Given data -
»»
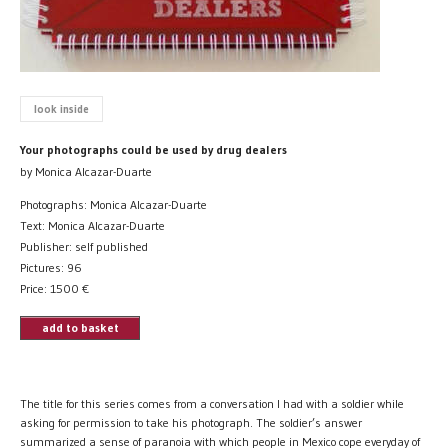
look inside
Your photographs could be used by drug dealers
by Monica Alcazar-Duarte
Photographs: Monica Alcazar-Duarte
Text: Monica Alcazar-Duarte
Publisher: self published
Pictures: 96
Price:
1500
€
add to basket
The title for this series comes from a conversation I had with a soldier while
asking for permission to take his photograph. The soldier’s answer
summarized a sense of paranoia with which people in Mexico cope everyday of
««
Problem - The lines above from the one with "Publisher: self published" through the one with "asking for permission" are to be duplicated exactly, ends included, with nothing added.

Result -
Publisher: self published
Pictures: 96
Price:
1500
€
add to basket
The title for this series comes from a conversation I had with a soldier while
asking for permission to take his photograph. The soldier’s answer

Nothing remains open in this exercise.